ABOUT THIS EXERCISE: Only the lines from the one containing "anniversario VINO CANTINE PAOLINI 51" through the last line below should be written out, exactly and with both ends kept.

PROVIDED RECORDS:
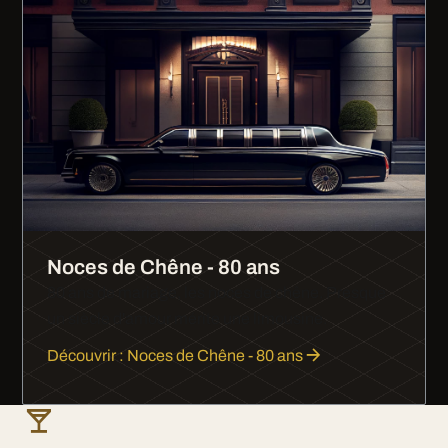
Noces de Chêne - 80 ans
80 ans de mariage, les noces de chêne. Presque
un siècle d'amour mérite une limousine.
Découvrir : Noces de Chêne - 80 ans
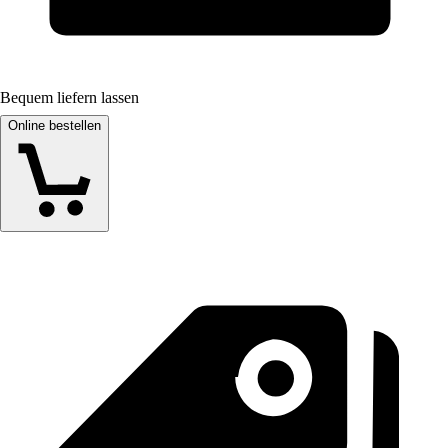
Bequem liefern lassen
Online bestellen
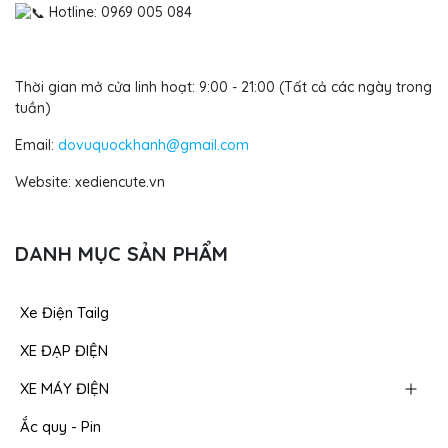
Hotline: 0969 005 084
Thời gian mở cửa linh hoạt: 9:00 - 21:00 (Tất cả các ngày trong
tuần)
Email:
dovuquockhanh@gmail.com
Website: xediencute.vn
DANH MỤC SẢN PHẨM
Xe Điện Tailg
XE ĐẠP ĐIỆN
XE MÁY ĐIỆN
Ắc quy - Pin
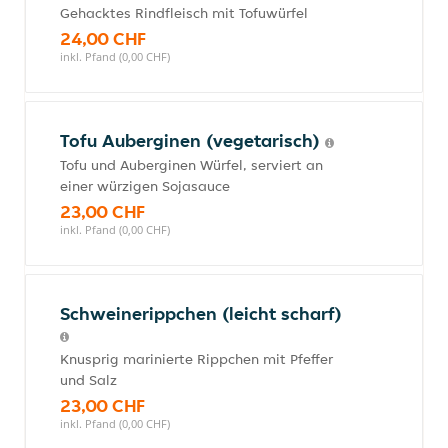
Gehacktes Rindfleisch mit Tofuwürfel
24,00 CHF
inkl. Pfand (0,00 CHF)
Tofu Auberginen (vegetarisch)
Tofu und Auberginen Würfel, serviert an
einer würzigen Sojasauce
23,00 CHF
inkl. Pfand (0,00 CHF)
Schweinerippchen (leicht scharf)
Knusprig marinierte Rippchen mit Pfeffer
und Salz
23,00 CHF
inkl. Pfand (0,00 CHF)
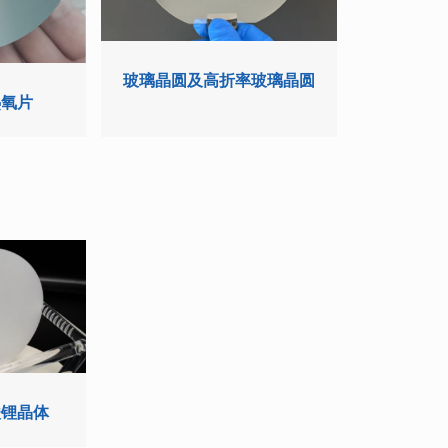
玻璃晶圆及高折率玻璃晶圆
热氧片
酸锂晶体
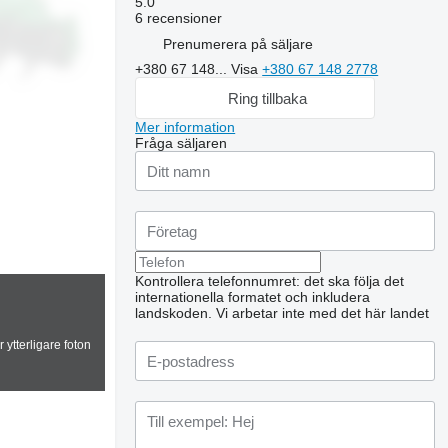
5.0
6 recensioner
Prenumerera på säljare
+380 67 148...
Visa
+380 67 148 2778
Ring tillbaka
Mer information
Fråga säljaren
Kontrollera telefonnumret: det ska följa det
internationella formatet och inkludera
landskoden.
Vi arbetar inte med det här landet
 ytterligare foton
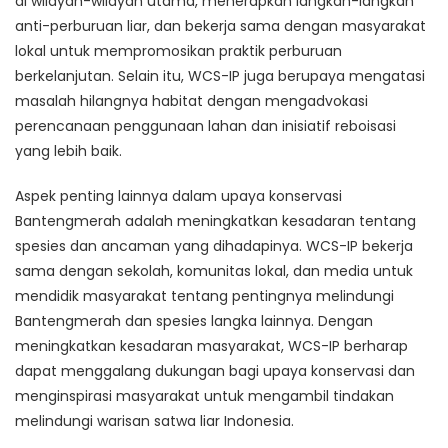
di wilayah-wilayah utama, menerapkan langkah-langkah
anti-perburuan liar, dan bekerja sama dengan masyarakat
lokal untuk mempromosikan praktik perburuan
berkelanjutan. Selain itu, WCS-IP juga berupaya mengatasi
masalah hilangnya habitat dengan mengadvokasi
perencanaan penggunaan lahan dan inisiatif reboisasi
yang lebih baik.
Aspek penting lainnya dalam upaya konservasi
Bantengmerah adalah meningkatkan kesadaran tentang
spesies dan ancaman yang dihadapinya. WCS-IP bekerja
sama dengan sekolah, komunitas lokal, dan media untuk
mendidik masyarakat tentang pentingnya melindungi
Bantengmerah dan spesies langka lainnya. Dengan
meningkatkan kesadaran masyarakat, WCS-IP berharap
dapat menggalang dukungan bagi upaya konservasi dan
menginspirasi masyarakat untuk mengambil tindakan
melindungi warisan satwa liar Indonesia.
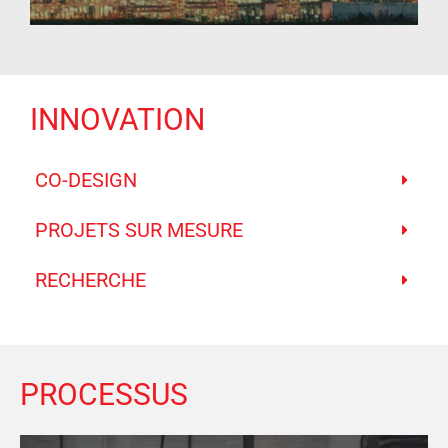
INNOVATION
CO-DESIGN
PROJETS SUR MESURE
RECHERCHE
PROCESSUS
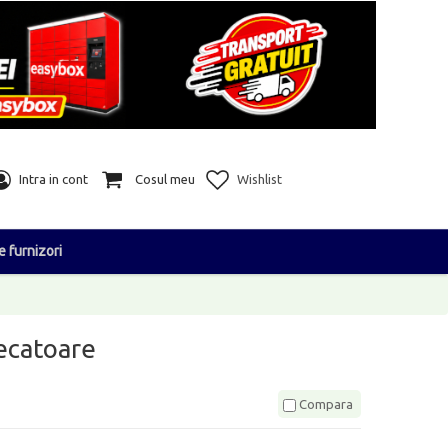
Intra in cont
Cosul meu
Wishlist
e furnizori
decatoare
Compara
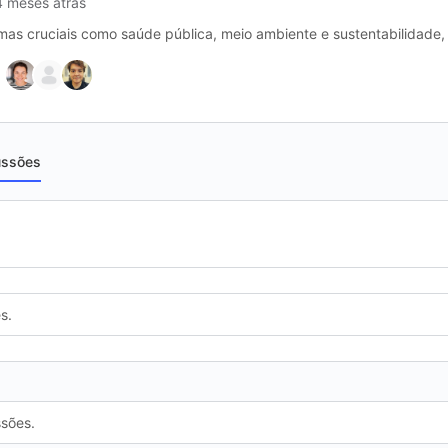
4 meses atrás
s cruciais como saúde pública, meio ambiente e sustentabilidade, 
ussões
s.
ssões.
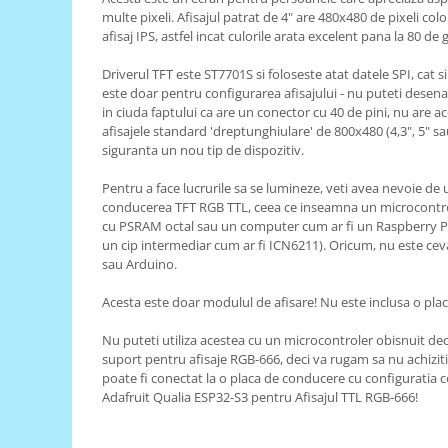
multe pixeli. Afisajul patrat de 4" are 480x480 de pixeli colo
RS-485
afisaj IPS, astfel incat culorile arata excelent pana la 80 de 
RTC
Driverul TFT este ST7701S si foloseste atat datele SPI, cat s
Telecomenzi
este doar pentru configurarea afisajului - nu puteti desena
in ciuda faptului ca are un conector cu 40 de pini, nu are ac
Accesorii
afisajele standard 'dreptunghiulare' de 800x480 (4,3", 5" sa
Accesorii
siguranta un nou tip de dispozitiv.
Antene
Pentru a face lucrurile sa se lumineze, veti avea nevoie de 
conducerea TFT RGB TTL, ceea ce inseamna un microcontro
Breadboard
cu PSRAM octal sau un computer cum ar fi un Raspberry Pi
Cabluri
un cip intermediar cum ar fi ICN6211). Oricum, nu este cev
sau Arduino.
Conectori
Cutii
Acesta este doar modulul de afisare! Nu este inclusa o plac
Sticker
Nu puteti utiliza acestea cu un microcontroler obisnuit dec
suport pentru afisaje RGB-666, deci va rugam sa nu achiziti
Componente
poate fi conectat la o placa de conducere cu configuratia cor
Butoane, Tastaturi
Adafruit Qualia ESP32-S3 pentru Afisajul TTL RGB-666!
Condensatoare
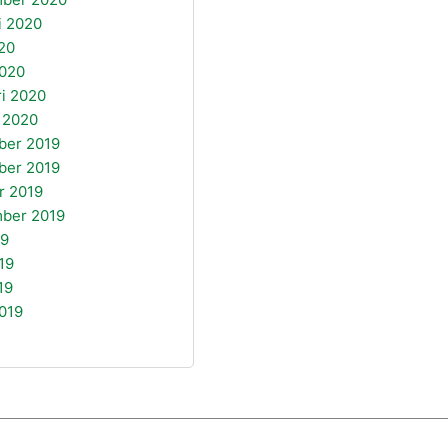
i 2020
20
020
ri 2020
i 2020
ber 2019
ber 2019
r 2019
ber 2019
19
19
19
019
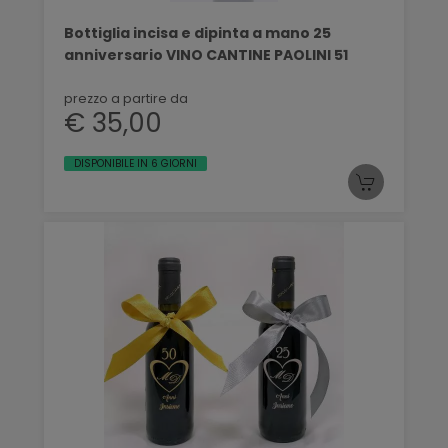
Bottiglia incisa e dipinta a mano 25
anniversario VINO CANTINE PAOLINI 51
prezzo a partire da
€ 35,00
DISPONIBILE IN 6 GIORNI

THE COMPLETED TASK:
anniversario VINO CANTINE PAOLINI 51
prezzo a partire da
€ 35,00
DISPONIBILE IN 6 GIORNI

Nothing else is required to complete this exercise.